Passage to read below:

We hand them functions that will be called at the loading and unloading of the module.

module_init(init);
module_exit(fini);

2.2.2 match function

The linux tcp/ip stack is sprink of five netfilter's hooks. Thus when a packet walks in, the stack passes the packet to the appropriate hook which iterates through each table which iterates through each rules. When it's the time to your module to have the packet, it can finally do its job.

static int match(const struct sk_buff *skb,
                 const struct net_device *in,
                 const struct net_device *out,
                 const void *matchinfo,
                 int offset,
                 const void *hdr,
                 u_int16_t datalen,
                 int *hotdrop)
{

Hope you remember what we did in the user-part ! :). Now we map the user-space's copied structure into our own one.

	const struct ipt_skeleton_info *info = matchinfo;

The 'skb' contains the packet we want to look at. For more information about this powerfull structure used everywhere in the linux tcp/ip stack, Harald Welte wrote an excellent article (ftp://ftp.gnumonks.org/pub/doc/skb-doc.html) about it.

   struct iphdr *iph = skb->nh.iph;

Here, we are just printing some funny stuff to see what they look like. The macro 'NIPQUAD' is used to display an ip address in readable format, defined in <linux/include/linux/kernel.h>.

   printk(KERN_INFO "ipt_ipaddr: IN=%s OUT=%s TOS=0x%02X "
                    "TTL=%x SRC=%u.%u.%u.%u DST=%u.%u.%u.%u "
                    "ID=%u IPSRC=%u.%u.%u.%u IPDST=%u.%u.%u.%u\n",

                    in ? (char *)in : "", out ? (char *)out : "", iph->tos,
                    iph->ttl, NIPQUAD(iph->saddr), NIPQUAD(iph->daddr),
                    ntohs(iph->id), NIPQUAD(info->ipaddr.src), NIPQUAD(info->ipaddr.dst)
         );

If the '--ipsrc' argument has been inputed we look if the source address match with the one specified in the rule. We don't forget to take in consideration the invert flag: '!'. If we don't match: we return the verdict; 0.

   if (info->flags & IPADDR_SRC) {
      if ( (ntohl(iph->saddr) != ntohl(info->ipaddr.src)) ^ !!(info->flags & IPADDR_SRC_INV) ) {

         printk(KERN_NOTICE "src IP %u.%u.%u.%u is not matching %s.\n",
                            NIPQUAD(info->ipaddr.src),
                            info->flags & IPADDR_SRC_INV ? " (INV)" : "");
         return 0;
      }
   }

Here, we do the same, except that we look for the destination address if '--ipdst' has been inputed.

   if (info->flags & IPADDR_DST) {
      if ( (ntohl(iph->daddr) != ntohl(info->ipaddr.dst)) ^ !!(info->flags & IPADDR_DST_INV) )  {

         printk(KERN_NOTICE "dst IP %u.%u.%u.%u is not matching%s.\n",
                            NIPQUAD(info->ipaddr.dst),
                            info->flags & IPADDR_DST_INV ? " (INV)" : "");
         return 0;
      }
   }

If both failed, we return the verdict 1, which means we matched the packet.

End of Passage to read.
Record extracts below:

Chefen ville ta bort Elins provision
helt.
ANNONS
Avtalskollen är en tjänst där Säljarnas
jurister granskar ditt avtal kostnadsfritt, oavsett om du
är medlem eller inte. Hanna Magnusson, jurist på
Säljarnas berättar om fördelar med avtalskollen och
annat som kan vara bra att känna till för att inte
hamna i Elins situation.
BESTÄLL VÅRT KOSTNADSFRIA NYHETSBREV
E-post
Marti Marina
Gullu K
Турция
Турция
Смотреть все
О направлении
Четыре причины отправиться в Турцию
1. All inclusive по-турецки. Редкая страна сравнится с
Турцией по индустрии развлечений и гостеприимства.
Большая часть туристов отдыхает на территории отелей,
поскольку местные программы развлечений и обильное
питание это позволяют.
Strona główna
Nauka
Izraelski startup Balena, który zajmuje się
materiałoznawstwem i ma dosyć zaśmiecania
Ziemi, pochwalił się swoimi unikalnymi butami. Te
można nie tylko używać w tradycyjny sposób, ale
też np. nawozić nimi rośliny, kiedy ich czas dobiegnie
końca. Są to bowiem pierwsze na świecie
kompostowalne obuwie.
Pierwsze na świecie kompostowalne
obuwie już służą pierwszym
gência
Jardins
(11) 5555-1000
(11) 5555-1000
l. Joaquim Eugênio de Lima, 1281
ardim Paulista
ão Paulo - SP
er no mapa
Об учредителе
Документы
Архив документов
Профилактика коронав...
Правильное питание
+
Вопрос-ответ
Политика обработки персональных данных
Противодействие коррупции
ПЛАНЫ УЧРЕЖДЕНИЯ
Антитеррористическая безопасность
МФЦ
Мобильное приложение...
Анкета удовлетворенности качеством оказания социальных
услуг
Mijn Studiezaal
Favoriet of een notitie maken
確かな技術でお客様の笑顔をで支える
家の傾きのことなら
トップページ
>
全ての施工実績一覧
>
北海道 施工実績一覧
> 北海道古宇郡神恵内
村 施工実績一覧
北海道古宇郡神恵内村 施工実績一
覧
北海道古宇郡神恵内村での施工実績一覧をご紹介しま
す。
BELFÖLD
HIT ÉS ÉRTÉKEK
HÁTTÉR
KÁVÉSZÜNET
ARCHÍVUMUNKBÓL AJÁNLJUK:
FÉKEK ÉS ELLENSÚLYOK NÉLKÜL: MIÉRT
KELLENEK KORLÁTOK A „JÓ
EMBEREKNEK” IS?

End of Record extracts.

# What is needed
Summarize the match function tutorial above in two sentences.

# Task solution
When the stack hands a packet to the module, the match function maps the copied user-space structure onto its own, takes the IP header from the skb, and prints packet details, using the NIPQUAD macro for readable addresses. It then compares the packet's source address when '--ipsrc' was given and its destination address when '--ipdst' was given, taking the '!' invert flag into account and returning 0 on a mismatch; otherwise it returns 1, meaning the packet matched.